Untuk itu, para ilmuwan mempelajari untuk mencari cara untuk menghindari terjadinya pemanasan global. Tindakannya adalah mengambil kebijakan untuk membatasi emisi CO2 dari setiap kegiatan, menyembunyikan karbon yang juga membantu mencegah karbon dioksida memasuki atmosfer atau mengambil CO2 yang ada. Menyadari bahaya dari pemanasan global ini, pada tahun 1997 di Jepang sekitar 160 negara merumuskan persetujuan yang lebih kuat yang dikenal dengan Protokol Kyoto (lihat juga Protokol Kyoto). Perjanjian ini, menyerukan kepada 38 negara-negara industri yang memegang persentase paling besar dalam melepaskan gas-gas rumah kaca untuk memotong emisi mereka ke tingkat 5 persen di bawah emisi tahun 1990. Pengurangan ini harus dapat dicapai paling lambat tahun 2012. Pada mulanya, Amerika Serikat mengajukan diri untuk melakukan pemotongan yang lebih ambisius, menjanjikan pengurangan emisi hingga 7 persen di bawah tingkat 1990; Uni Eropa, yang menginginkan perjanjian yang lebih keras, berkomitmen 8 persen; dan Jepang 6 persen. Sisa 122 negara lainnya, sebagian besar negara berkembang, tidak diminta untuk berkomitmen dalam pengurangan emisi gas.

Penutup
Para ilmuan yang tergabung dalam IPCC telah membangun suatu teori yang sangat kuat dan hasil pengukuran yang cukup akurat untuk membangun laporan tentang bahaya dari pemanasan global. Tentunya, secara teoritis laporan IPCC memiliki suatu nilai kebenaran yang tidak menyenangkan. Tidak menyenangkan karena masa depan kehidupan akan punah setelah seratus tahun ke depan bila teknologi inovatif yang aman dan ramah lingkungan belum tersedia.
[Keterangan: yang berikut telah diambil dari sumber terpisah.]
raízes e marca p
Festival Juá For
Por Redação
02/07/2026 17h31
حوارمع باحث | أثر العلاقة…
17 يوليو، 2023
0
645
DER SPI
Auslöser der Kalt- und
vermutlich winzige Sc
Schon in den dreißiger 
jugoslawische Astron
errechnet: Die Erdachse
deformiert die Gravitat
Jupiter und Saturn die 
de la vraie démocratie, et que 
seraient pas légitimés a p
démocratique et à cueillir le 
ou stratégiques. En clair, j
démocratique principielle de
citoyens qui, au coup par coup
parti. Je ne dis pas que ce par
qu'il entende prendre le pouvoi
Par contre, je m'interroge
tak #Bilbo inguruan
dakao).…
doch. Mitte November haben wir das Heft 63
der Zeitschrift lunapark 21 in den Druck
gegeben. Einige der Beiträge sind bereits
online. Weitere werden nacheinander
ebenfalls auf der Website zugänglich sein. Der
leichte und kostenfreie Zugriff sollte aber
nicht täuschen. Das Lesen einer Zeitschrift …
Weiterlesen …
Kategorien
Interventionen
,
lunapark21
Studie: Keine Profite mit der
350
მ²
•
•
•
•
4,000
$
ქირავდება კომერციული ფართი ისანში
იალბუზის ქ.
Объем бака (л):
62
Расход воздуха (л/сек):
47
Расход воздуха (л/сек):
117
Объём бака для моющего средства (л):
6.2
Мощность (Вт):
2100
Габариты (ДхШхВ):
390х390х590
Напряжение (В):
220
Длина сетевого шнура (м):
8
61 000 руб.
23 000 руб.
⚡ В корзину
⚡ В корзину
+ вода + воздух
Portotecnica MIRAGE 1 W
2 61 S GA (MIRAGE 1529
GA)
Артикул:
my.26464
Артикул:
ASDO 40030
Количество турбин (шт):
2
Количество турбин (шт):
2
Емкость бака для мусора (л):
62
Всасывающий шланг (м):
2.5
Dalam logika matematika, kebenaran akan terjadinya bahaya pemanasan global 100 tahun ke depan merupakan suatu teorema. Teorema baru dapat dikatakan bernilai benar, bila dapat dibuktikan kebenarannya melalui definsi dan aksioma. Untuk menjawab ini diperlukan suatu definisi yang jelas bahwa apakah terjadinya peningkatan panas bumi bergantung langsung dengan konsentrasi CO2 dan juga suatu aksioma bahwa apakah emisi CO2 cenderung terakumulasi di atmosfir tanpa ada penetralan secara alamiah. Manusia bisa berencana tetapi tuhan memiliki kehendak. Tak ada kekuatan dan daya manusia selain tuhan pencipta dan pengatur alam semesta ini.